[Transcribed page contents]
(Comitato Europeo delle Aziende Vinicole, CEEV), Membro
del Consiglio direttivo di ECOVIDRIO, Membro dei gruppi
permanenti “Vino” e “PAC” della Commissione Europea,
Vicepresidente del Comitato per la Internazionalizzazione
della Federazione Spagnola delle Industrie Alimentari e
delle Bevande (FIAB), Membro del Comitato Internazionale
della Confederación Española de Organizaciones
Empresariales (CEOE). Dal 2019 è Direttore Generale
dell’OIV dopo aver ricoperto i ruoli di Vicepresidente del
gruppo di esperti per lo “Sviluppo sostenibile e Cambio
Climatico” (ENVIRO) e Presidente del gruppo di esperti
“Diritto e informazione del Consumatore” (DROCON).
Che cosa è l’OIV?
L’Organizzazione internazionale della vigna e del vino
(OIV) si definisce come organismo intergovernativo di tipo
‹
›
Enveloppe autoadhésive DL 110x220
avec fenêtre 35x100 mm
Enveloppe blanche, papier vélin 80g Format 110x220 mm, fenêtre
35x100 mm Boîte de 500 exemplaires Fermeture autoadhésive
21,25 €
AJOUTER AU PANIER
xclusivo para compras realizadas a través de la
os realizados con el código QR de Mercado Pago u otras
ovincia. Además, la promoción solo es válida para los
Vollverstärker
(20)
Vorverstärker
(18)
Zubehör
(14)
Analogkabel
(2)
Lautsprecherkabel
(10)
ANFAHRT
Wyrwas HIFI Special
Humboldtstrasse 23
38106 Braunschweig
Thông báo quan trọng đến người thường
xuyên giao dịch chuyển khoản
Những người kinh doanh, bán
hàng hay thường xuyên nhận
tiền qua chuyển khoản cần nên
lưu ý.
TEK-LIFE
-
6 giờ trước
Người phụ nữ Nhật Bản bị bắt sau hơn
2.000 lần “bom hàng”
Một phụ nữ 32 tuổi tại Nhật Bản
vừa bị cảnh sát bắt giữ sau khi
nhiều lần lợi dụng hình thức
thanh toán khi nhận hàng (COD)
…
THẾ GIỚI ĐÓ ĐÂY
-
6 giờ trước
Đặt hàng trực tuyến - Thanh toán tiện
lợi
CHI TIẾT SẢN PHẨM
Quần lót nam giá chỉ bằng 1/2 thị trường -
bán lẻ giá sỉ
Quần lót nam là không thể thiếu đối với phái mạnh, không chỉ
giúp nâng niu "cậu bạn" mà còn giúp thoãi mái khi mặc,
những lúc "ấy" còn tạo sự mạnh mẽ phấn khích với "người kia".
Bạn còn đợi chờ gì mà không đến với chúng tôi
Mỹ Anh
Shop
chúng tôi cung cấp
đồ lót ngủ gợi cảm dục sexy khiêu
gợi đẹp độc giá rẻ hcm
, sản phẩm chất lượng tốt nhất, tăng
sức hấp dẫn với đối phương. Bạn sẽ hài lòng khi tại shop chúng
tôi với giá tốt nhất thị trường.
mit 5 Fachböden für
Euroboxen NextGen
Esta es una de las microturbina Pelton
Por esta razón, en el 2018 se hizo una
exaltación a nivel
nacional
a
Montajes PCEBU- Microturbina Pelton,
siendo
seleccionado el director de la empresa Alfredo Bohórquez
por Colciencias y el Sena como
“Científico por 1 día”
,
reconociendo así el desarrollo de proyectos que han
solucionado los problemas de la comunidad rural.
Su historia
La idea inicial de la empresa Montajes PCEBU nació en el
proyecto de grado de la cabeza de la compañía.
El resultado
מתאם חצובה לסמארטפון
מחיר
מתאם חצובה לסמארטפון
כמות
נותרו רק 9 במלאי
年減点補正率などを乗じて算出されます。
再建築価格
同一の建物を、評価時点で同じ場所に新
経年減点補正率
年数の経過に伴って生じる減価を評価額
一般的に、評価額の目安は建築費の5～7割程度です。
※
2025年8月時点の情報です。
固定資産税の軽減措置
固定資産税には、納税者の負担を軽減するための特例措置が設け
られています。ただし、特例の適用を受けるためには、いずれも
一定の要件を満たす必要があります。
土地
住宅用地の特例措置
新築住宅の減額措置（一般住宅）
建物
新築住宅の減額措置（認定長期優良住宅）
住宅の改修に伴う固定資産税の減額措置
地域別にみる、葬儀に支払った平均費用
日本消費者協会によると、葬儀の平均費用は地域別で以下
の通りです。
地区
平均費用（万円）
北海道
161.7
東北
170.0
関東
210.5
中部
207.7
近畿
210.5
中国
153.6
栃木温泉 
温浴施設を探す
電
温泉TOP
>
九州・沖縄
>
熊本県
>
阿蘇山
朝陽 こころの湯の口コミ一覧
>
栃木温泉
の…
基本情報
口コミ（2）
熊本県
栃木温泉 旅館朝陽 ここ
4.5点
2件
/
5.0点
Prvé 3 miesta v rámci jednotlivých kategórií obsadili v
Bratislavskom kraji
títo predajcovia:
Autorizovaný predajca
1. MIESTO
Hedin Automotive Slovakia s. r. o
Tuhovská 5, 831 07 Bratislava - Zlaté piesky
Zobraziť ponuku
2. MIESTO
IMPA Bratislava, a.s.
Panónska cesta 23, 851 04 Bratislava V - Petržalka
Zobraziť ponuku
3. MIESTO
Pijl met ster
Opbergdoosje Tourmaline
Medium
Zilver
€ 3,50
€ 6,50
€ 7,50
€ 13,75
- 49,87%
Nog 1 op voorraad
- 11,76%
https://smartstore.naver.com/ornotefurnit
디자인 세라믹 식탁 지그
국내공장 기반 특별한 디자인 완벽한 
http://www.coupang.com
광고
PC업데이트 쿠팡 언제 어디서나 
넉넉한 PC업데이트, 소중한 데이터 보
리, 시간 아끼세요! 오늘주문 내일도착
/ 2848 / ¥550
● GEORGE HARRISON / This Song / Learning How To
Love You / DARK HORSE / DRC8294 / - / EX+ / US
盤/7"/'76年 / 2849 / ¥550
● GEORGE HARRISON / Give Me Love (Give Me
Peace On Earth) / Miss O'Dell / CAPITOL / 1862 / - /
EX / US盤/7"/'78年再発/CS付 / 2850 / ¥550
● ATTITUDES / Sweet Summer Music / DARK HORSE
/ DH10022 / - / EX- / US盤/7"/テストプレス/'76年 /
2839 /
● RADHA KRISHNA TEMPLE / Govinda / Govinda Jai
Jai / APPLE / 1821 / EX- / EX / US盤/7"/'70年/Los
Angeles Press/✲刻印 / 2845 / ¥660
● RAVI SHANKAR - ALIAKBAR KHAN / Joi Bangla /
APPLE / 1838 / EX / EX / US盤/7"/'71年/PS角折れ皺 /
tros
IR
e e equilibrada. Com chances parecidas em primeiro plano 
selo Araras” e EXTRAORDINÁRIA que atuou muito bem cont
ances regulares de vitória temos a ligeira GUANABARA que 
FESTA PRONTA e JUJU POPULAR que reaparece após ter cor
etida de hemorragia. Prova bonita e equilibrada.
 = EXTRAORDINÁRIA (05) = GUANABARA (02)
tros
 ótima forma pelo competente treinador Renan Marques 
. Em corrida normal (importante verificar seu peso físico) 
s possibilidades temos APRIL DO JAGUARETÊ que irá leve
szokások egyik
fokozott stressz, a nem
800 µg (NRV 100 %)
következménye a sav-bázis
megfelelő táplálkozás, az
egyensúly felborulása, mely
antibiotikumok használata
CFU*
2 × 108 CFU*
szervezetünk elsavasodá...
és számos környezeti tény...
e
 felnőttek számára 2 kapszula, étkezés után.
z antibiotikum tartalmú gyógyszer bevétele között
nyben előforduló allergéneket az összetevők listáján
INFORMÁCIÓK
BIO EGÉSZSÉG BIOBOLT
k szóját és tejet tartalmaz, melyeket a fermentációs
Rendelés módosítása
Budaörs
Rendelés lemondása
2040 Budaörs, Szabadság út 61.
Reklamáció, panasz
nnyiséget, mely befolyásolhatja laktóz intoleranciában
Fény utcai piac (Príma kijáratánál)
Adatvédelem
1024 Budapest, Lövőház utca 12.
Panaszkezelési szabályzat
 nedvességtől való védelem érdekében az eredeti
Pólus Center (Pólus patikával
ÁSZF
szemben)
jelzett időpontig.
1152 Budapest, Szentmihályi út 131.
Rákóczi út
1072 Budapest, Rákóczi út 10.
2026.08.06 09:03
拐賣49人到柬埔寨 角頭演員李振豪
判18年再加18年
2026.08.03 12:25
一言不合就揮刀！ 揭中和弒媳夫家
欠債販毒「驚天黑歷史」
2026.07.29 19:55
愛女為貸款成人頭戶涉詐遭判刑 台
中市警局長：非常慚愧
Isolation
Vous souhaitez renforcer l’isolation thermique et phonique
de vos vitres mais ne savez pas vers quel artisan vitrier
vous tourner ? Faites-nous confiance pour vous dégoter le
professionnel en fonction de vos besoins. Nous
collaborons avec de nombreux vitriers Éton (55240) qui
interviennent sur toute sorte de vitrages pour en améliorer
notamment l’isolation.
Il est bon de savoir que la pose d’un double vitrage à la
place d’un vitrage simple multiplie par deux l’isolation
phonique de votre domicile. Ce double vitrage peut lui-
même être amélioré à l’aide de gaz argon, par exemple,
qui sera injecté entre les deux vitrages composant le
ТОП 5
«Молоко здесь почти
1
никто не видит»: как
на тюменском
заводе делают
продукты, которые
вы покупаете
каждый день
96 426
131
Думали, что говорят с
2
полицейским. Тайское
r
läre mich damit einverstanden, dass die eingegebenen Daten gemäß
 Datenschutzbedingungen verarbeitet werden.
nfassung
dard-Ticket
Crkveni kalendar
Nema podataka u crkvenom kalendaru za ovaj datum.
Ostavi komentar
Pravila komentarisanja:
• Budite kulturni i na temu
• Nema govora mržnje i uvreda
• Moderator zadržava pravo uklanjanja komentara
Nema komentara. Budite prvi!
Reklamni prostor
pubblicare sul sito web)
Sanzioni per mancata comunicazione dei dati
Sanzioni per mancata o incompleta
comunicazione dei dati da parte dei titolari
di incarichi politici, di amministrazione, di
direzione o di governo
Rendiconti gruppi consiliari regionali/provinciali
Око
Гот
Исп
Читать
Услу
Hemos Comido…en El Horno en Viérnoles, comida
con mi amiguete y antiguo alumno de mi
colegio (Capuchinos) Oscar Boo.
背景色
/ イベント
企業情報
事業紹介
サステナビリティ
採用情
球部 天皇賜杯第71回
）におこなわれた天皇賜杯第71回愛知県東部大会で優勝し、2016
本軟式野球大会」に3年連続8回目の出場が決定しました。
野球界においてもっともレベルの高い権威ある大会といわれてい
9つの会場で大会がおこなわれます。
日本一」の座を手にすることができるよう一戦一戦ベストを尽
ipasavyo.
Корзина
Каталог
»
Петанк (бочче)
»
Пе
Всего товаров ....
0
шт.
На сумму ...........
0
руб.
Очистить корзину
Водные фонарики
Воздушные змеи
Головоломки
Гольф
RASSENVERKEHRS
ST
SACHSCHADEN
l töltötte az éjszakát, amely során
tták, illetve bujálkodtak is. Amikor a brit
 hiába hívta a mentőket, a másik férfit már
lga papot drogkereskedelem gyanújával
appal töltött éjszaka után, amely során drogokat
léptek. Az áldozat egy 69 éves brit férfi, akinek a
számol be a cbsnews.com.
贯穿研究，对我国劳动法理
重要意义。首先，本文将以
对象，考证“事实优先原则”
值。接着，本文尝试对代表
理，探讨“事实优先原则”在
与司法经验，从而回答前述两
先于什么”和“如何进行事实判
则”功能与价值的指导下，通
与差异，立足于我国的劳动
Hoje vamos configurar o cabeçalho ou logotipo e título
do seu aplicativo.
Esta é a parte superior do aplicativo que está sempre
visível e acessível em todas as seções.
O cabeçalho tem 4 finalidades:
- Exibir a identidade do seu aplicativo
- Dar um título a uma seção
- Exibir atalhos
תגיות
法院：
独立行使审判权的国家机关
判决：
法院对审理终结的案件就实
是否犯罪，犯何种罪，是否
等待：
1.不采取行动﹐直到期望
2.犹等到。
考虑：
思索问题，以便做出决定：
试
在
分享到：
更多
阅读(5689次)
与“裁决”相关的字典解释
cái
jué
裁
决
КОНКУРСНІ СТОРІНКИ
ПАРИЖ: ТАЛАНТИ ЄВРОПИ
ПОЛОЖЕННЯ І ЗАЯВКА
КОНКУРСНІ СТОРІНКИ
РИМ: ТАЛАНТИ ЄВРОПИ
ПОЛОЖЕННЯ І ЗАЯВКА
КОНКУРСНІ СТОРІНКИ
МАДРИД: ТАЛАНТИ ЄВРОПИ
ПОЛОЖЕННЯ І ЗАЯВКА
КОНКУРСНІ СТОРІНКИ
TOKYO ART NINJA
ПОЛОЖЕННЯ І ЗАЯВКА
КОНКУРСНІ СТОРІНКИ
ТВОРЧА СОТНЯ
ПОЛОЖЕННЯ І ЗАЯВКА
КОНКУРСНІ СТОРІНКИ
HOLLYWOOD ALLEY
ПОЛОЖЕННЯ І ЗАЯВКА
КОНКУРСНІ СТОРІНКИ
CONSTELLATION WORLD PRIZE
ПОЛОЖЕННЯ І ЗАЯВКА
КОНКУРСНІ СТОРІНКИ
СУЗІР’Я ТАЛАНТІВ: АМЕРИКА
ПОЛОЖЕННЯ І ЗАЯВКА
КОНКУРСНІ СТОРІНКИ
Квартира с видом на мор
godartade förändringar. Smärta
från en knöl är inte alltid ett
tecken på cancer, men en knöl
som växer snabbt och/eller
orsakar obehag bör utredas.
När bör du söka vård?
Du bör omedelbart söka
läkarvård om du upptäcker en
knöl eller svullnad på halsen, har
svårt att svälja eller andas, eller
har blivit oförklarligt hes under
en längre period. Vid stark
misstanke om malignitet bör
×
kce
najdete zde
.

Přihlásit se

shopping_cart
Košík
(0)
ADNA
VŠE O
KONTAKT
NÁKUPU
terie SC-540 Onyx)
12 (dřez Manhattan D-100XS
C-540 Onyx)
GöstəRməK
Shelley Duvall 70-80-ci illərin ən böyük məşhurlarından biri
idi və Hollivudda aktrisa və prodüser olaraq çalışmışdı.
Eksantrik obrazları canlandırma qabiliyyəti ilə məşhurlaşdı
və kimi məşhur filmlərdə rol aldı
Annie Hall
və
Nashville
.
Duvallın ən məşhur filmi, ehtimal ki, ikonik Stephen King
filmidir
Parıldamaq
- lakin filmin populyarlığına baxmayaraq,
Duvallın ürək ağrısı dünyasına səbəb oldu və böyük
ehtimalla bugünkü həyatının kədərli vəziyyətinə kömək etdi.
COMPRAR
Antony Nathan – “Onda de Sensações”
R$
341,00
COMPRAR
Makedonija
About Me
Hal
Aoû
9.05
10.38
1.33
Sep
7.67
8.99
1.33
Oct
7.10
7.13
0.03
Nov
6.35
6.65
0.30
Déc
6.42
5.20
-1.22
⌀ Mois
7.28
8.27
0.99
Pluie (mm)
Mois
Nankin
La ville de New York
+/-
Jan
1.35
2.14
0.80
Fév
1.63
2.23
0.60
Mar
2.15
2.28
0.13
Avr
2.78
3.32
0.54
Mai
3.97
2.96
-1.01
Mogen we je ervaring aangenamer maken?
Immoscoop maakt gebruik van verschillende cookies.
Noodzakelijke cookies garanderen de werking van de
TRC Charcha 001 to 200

_WHAT TO DO_
Scan the data for lines with the word "aplicativo". Report only how many there are.

_SOLUTION FOR THIS EXERCISE_
3